The number of numbers, strictly between 5000 and 10000 can be formed using the digits $1,3,5,7,9$ without repetition, is
(1) 6
(2) 12
(3) 120
(4) 72

The letters of the word OUGHT are written in all possible ways and these words are arranged as in a dictionary, in a series. Then the serial number of the word TOUGH is : (1) 89 (2) 84 (3) 86 (4) 79

The number of seven digits odd numbers, that can be formed using all the seven digits $1, 2, 2, 2, 3, 3, 5$ is

The number of arrangements of the letters of the word "INDEPENDENCE" in which all the vowels always occur together is
(1) 16800
(2) 33600
(3) 18000
(4) 14800

The number of five-digit numbers, greater than 40000 and divisible by 5 , which can be formed using the digits $0,1,3,5,7$ and 9 without repetition, is equal to
(1) 132
(2) 120
(3) 72
(4) 96

The number of 4-letter words, with or without meaning, each consisting of 2 vowels and 2 consonants, which can be formed from the letters of the word UNIVERSE without repetition is $\_\_\_\_$.

Five digit numbers are formed using the digits $1,2,3,5,7$ with repetitions and are written in descending order with serial numbers. For example, the number 77777 has serial number 1. Then the serial number of 35337 is

If ${}^{2n+1}P_{n-1} : {}^{2n-1}P_n = 11 : 21$, then $n^2 + n + 15$ is equal to $\_\_\_\_$.

The number of 9-digit numbers, that can be formed using all the digits of the number 123456789, such that the even digits occupy only even places, is
(1) 2880
(2) 2520
(3) 2160
(4) 2400

Let $A = \{1, 2, 3, 5, 8, 9\}$. Then the number of possible functions $f: A \rightarrow A$ such that $f(m \cdot n) = f(m) \cdot f(n)$ for every $m, n \in A$ with $m \cdot n \in A$ is equal to

The number of words, with or without meaning, that can be formed using all the letters of the word ASSASSINATION so that the vowels occur together, is $\_\_\_\_$.

Let 5 digit numbers be constructed using the digits $0, 2, 3, 4, 7, 9$ with repetition allowed, and are arranged in ascending order with serial numbers.

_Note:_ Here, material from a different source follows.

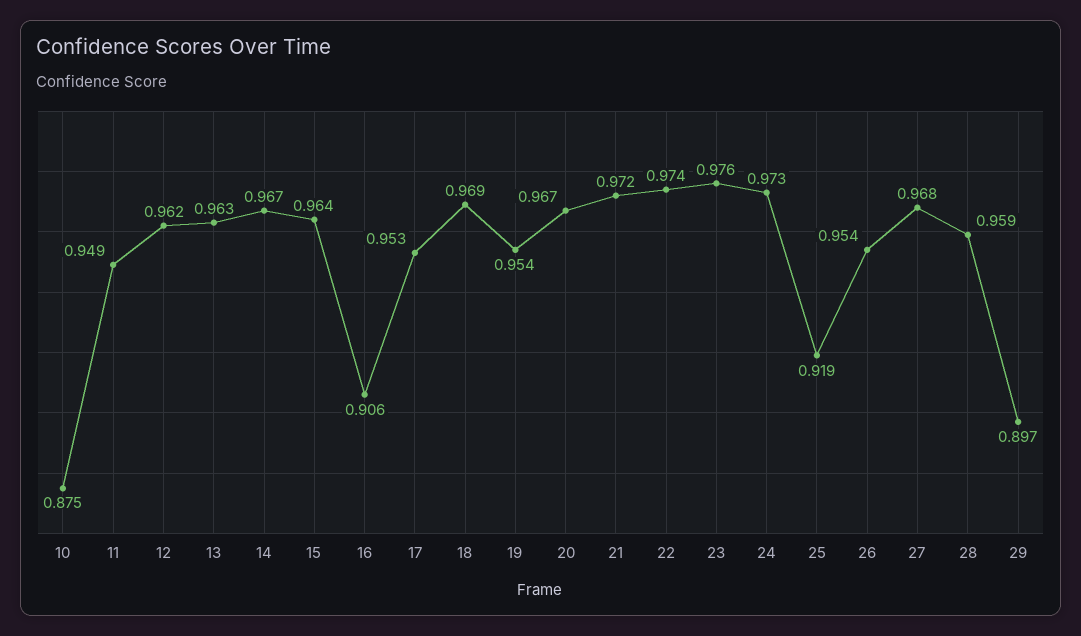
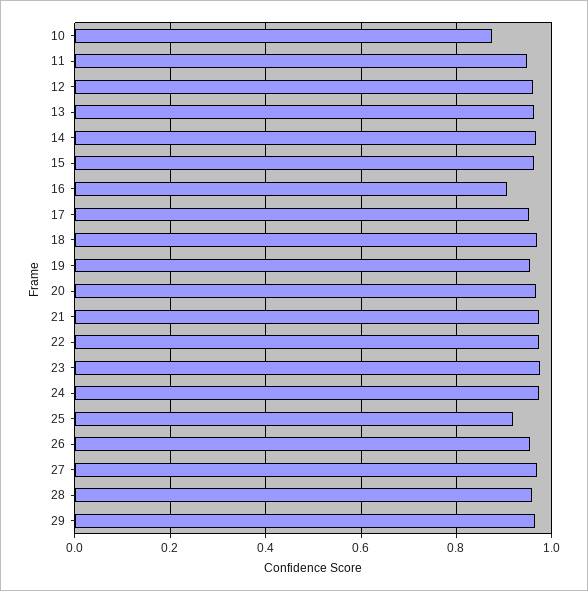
29: 0.897 -> 0.96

Then the serial number of the number 42923 is $\underline{\hspace{1cm}}$.

The number of permutations, of the digits $1, 2, 3, \ldots, 7$ without repetition, which neither contain the string 153 nor the string 2467, is $\_\_\_\_$.

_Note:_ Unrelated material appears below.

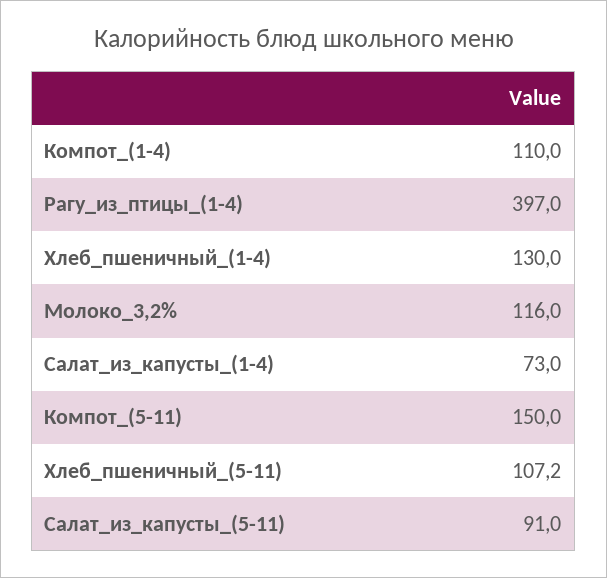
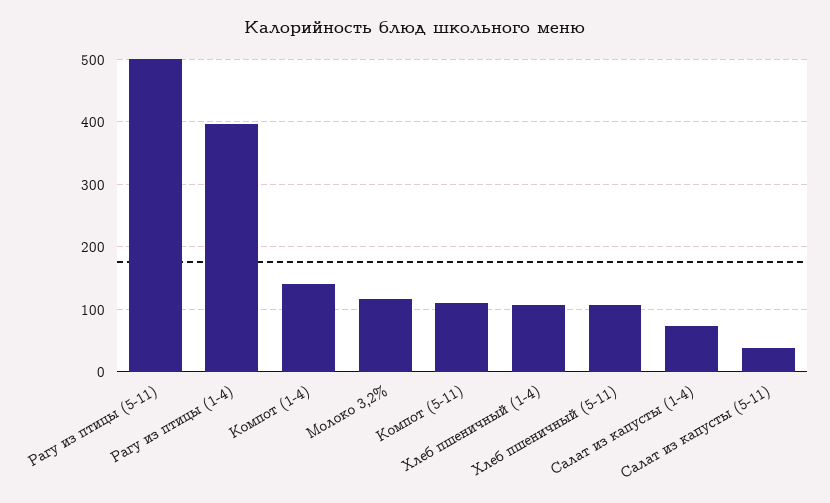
Компот_(1-4): 110 -> 140
Хлеб_пшеничный_(1-4): 130 -> 110
Компот_(5-11): 150 -> 110
Салат_из_капусты_(5-11): 91 -> 40
Рагу из птицы (5-11): none -> 500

Number of 4-digit numbers that are less than or equal to 2800 and either divisible by 3 or by 11, is equal to $\underline{\hspace{1cm}}$.

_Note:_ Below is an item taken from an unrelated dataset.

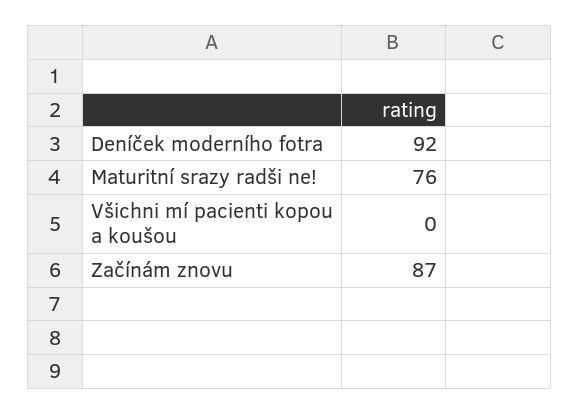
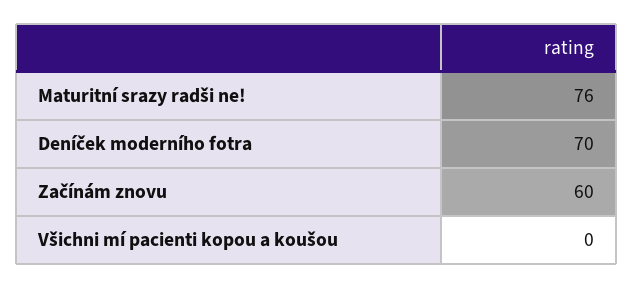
Deníček moderního fotra: 92 -> 70
Začínám znovu: 87 -> 60

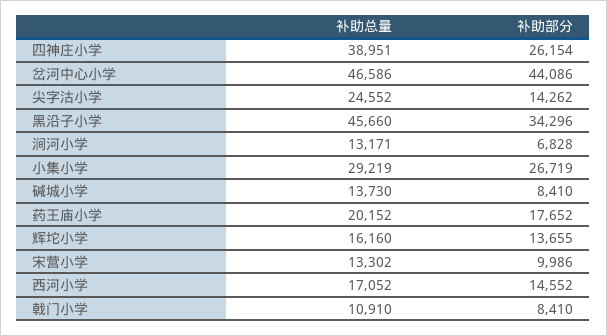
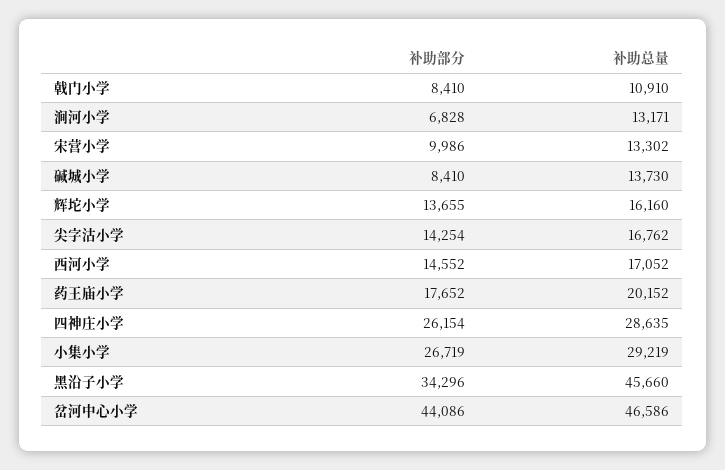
补助总量, 四神庄小学: 38951 -> 28635
补助总量, 尖字沽小学: 24552 -> 16762
补助部分, 尖字沽小学: 14262 -> 14254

Number of ways of arranging 8 identical books into 4 identical shelves where any number of shelves may remain empty is equal to
(1) 18
(2) 16
(3) 12
(4) 15

60 words can be made using all the letters of the word BHBJO, with or without meaning. If these words are written as in a dictionary, then the $50 ^ { \text {th} }$ word is :
(1) JBBOH
(2) OBBJH
(3) OBBHJ
(4) HBBJO

If all the words with or without meaning made using all the letters of the word "NAGPUR" are arranged as in a dictionary, then the word at $315 ^ { \text {th} }$ position in this arrangement is:
(1) NRAGUP
(2) NRAPUG
(3) NRAPGU
(4) NRAGPU

Let $[ t ]$ be the greatest integer less than or equal to $t$. Let $A$ be the set of all prime factors of 2310 and $f : A \rightarrow \mathbb { Z }$ be the function $f ( x ) = \left[ \log _ { 2 } \left( x ^ { 2 } + \left[ \frac { x ^ { 3 } } { 5 } \right] \right) \right]$. The number of one-to-one functions from $A$ to the range of $f$ is
(1) 25
(2) 24
(3) 20
(4) 120

The number of 3-digit numbers, formed using the digits $2,3,4,5$ and 7, when the repetition of digits is not allowed, and which are not divisible by 3, is equal to $\_\_\_\_$

All the letters of the word $G T W E N T Y$ are written in all possible ways with or without meaning and these words are written as in a dictionary. The serial number of the word $G T W E N T Y$ IS

Let $A = \{ ( x , y ) : 2 x + 3 y = 23 , x , y \in \mathbb { N } \}$ and $B = \{ x : ( x , y ) \in A \}$. Then the number of one-one functions from $A$ to $B$ is equal to $\_\_\_\_$

In a group of 3 girls and 4 boys, there are two boys $B _ { 1 }$ and $B _ { 2 }$. The number of ways, in which these girls and boys can stand in a queue such that all the girls stand together, all the boys stand together, but $B _ { 1 }$ and $B _ { 2 }$ are not adjacent to each other, is :
(1) 96
(2) 144
(3) 120
(4) 72

Let S be the set of all the words that can be formed by arranging all the letters of the word GARDEN. From the set S, one word is selected at random. The probability that the selected word will NOT have vowels in alphabetical order is :
(1) $\frac { 1 } { 2 }$
(2) $\frac { 1 } { 4 }$
(3) $\frac { 2 } { 3 }$
(4) $\frac { 1 } { 3 }$

Let P be the set of seven digit numbers with sum of their digits equal to 11. If the numbers in P are formed by using the digits 1, 2 and 3 only, then the number of elements in the set $P$ is:
(1) 173
(2) 164
(3) 158
(4) 161

If all the words with or without meaning made using all the letters of the word ``KANPUR'' are arranged as in a dictionary, then the word at $440 ^ { \text {th} }$ position in this arrangement, is :
(1) PRNAUK
(2) PRKANU
(3) PRKAUN
(4) PRNAKU